En période d’essai...

Enfermée dans le magasin où elle travaille, elle est licenciée

Travaillant dans un supermarché à Cagnes-sur-mer, une femme s’est retrouvée coincée dans le magasin, seule, après la fermeture. Paniquée, elle a rouvert les portes. Un motif suffisant pour la renvoyer selon son employeur.

Employée dans un supermarché de Cagnes-sur-mer, en Côte d’Azur, une femme a été licenciée au motif qu’elle aurait rouvert les portes du magasin après la fermeture.

« Je suis remontée des vestiaires. Il n’y avait plus de lumière dans le magasin et tout était fermé.

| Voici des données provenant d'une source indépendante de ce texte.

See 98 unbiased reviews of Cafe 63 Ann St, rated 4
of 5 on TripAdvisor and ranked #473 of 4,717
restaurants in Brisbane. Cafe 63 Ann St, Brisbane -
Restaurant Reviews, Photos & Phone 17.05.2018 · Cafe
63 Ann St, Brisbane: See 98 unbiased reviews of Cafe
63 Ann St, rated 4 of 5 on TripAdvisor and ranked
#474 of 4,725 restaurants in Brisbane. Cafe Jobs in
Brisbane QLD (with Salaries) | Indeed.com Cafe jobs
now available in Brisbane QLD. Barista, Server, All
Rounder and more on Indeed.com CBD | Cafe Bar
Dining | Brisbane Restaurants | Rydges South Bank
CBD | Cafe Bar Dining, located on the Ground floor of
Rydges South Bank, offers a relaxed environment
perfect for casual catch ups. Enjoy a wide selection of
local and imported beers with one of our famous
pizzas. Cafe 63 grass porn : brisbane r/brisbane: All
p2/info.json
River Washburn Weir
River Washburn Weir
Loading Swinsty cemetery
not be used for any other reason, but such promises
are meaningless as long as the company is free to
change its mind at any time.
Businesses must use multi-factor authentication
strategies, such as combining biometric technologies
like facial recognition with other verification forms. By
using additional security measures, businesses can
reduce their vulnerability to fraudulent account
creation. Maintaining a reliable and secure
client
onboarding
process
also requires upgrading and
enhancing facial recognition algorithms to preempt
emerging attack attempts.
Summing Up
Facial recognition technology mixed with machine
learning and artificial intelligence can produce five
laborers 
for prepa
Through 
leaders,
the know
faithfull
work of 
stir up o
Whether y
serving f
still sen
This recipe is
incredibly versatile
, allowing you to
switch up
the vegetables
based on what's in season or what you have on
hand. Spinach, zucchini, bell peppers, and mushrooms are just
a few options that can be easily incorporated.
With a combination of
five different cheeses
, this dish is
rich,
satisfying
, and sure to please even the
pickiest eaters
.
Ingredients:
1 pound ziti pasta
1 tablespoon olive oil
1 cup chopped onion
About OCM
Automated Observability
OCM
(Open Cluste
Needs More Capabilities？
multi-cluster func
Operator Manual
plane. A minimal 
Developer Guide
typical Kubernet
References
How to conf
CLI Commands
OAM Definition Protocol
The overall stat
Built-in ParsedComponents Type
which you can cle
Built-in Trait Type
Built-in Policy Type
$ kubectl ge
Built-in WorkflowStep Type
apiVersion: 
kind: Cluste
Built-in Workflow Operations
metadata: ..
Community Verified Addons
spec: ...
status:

J’ai crié le prénom des deux responsables de la fermeture, mais il n’y avait plus personne » explique la travailleuse cagnoise. « J’étais seule, coincée dans le magasin […] J’ai paniqué. »

Elle a alors hélé deux responsables habilités à ouvrir les portes mais ils étaient déjà partis, puis elle contacte la police, qui déclare ne pas pouvoir intervenir. Alors elle déclenche l’alarme et appuie sur le bouton qui lève le rideau de fer.

C’est, selon son employeur, un motif amplement suffisant pour renvoyer cette femme en période d’essai. « Elle n’aurait jamais dû ouvrir elle-même les portes. J’ai téléphoné pour la rassurer et je lui ai dit d’attendre qu’on lui ouvre. Personne n’est autorisé à toucher les portes électriques. Le personnel le sait bien. Toute ouverture ou fermeture doit se faire avec deux responsables. Il y a les risques de vol, il faisait nuit, et en plus il y a le plan Vigipirate. »

Deux responsables qui, rappelons-le, avaient quitté les lieux…

Cette décision est une nouvelle démonstration du mépris patronal. En effet, que pourrait-on reprocher à quelqu’un enfermé seul dans le noir et qui a seulement ouvert les portes pour sortir ?

Ainsi, cette travailleuse a déposé une main courante et décidé de porter l’affaire devant les prud’hommes.